Guastalla, spara al lido Po: in casa aveva un arsenale foto

Denunciato un 64enne di Campagnola che deteneva ben 23 fucili e 74 pistole che sono state sequestrate

GUASTALLA (Reggio Emilia) – Spara  con una pistola in un luogo pubblico, 64enne bloccato e denunciato. In casa aveva un arsenale potenzialmente pericoloso. E’ successo ieri pomeriggio, intorno alle 16, nella zona di Lido Po a Guastalla. La segnalazione dell’episodio, che ha creato allarme e panico tra i residenti, è arrivata da alcuni cittadini ed è stata girata tempestivamente dalla sala operativa alle 3 pattuglie della Polizia Locale presenti in zona che sono subito intervenute.

Seguendo le indicazioni dei residenti i vigili sono riusciti ad individuare e bloccare un 64enne originario di Castelnovo di Sotto, ma residente a Campagnola da molti anni. L’uomo, che aveva esploso alcuni colpi in viale Po e nei pressi di via Spalti, era molto e ha cercato inutilmente di nascondersi tra la vegetazione, ma è stato fermato e reso inoffensivo.

L’atteggiamento molto agitato e poco collaborativo dell’uomo ha costretto gli agenti ad ammanettarlo per evitare che potesse utilizzare ulteriormente l’arma e le munizioni che aveva con sé. Infatti il 64enne era in possesso, oltre che di alcune munizioni calibro 9, di una Colt Super 38 Automatic che era stata acquistata nel mantovano come disattivata, ma che egli era riuscito, sostituendo la canna, a rendere pienamente efficiente.

- [Consegna 1]
Rispondi a queste domande sull'articolo degli spari a Guastalla:
(a) Quante pistole sono state sequestrate al 64enne?
(b) Intorno a che ora è avvenuto l'episodio?
(c) Dove era stata acquistata la Colt Super 38 Automatic?
- [Consegna 2] Prosegui l'articolo degli spari a Guastalla a partire dalla frase che lo chiude.

- [Materiale mostrato]
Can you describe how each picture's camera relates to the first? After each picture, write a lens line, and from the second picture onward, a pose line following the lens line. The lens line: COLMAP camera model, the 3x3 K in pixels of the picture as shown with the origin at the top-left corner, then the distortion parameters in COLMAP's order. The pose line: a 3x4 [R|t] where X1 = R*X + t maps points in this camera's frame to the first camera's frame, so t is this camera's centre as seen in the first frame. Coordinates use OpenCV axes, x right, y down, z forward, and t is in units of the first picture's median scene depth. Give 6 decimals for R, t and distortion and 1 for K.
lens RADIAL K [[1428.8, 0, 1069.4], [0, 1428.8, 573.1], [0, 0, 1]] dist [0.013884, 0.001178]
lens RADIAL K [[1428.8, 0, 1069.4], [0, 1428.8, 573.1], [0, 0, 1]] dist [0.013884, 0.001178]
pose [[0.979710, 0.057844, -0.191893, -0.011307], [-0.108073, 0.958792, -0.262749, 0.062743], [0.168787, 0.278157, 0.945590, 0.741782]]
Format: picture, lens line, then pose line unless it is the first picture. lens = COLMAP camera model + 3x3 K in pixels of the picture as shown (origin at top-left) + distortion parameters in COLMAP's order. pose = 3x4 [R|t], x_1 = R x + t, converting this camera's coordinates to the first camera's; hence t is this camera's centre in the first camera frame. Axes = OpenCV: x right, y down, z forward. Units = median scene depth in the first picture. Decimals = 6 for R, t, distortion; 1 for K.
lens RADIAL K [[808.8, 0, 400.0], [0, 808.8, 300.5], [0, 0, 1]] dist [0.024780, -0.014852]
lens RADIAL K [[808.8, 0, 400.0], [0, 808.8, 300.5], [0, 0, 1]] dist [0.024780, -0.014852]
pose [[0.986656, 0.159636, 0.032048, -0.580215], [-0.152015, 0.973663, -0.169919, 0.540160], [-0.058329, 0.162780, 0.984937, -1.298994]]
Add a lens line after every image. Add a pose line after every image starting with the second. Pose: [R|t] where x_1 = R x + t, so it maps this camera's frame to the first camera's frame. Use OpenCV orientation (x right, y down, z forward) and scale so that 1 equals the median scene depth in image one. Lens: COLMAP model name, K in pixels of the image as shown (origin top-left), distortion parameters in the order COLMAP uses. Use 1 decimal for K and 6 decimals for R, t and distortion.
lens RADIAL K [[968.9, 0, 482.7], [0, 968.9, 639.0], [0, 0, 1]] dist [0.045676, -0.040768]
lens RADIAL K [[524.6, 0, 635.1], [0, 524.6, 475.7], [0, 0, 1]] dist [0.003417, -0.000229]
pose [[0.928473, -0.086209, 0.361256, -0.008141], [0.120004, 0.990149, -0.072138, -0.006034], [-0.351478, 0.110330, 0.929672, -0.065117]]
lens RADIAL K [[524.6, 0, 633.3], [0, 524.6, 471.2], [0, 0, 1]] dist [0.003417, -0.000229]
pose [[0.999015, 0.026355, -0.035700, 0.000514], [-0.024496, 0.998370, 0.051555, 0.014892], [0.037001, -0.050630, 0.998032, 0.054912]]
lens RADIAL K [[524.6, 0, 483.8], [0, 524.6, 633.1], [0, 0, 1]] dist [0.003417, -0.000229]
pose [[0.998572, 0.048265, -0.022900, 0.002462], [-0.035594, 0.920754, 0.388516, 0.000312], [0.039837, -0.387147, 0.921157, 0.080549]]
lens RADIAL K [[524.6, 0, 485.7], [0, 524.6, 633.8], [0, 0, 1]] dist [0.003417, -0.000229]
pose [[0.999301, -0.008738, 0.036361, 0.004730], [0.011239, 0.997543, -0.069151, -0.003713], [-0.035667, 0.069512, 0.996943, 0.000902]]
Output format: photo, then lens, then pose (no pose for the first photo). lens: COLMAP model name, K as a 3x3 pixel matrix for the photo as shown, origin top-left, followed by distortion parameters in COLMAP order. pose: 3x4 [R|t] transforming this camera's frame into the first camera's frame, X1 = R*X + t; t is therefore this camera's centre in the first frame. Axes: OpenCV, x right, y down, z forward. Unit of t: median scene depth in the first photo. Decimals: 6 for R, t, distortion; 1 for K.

- [Risposta scritta 1]
(a) 74 pistole.
(b) Intorno alle 16.
(c) Nel mantovano.

- [Risposta scritta 2]
Ma la sorpresa maggiore gli agenti l’hanno avuta nel momento in cui hanno effettuato la perquisizione presso l’abitazione dell’uomo all’interno della quale hanno rinvenuto numerosissime armi (23 fucili e 74 pistole) tutte vere, ma acquistate presso armerie autorizzate come “armi disattivate” che per la legge si possono detenere legalmente in quanto rese inoffensive. Quattro pistole sono risultate, però, in qualche modo manomesse ed utilizzabili, come quella con cui l’uomo aveva sparato a Guastalla, con la semplice sostituzione della canna.

Inoltre, l’uomo deteneva illegalmente più di 150 proiettili di vario calibro ed una paletta della Polizia Provinciale di Reggio Emilia. In casa vi era anche tutto l’occorrente per procedere allo smontaggio delle armi. Ovviamente tutto il materiale potenzialmente pericoloso è stato sequestrato e l’uomo denunciato per detenzione abusiva di armi e munizioni e sparo in luogo pubblico.